_Exercise_
Could you transcribe exactly the lines below, from the line with "fromagerie de Bu" through the line with "segmento joalheiro que têm predominância", and nothing else, leaving out the pictures?

══ Dataset ══

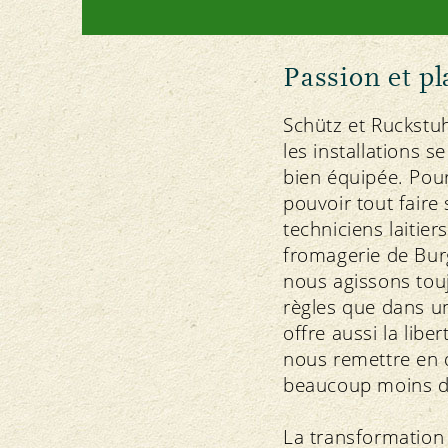
Passion et pl
Schütz et Ruckstuh
les installations s
bien équipée. Pou
pouvoir tout faire
techniciens laitier
fromagerie de Bu
nous agissons touj
règles que dans un
offre aussi la lib
nous remettre en 
beaucoup moins de
La transformation 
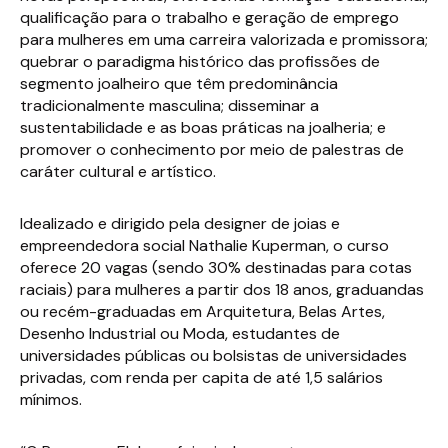
qualificação para o trabalho e geração de emprego
para mulheres em uma carreira valorizada e promissora;
quebrar o paradigma histórico das profissões de
segmento joalheiro que têm predominância
tradicionalmente masculina; disseminar a
sustentabilidade e as boas práticas na joalheria; e
promover o conhecimento por meio de palestras de
caráter cultural e artístico.
Idealizado e dirigido pela designer de joias e
empreendedora social Nathalie Kuperman, o curso
oferece 20 vagas (sendo 30% destinadas para cotas
raciais) para mulheres a partir dos 18 anos, graduandas
ou recém-graduadas em Arquitetura, Belas Artes,
Desenho Industrial ou Moda, estudantes de
universidades públicas ou bolsistas de universidades
privadas, com renda per capita de até 1,5 salários
mínimos.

═══

_Your response_
fromagerie de Bu
nous agissons touj
règles que dans un
offre aussi la lib
nous remettre en 
beaucoup moins de
La transformation 
qualificação para o trabalho e geração de emprego
para mulheres em uma carreira valorizada e promissora;
quebrar o paradigma histórico das profissões de
segmento joalheiro que têm predominância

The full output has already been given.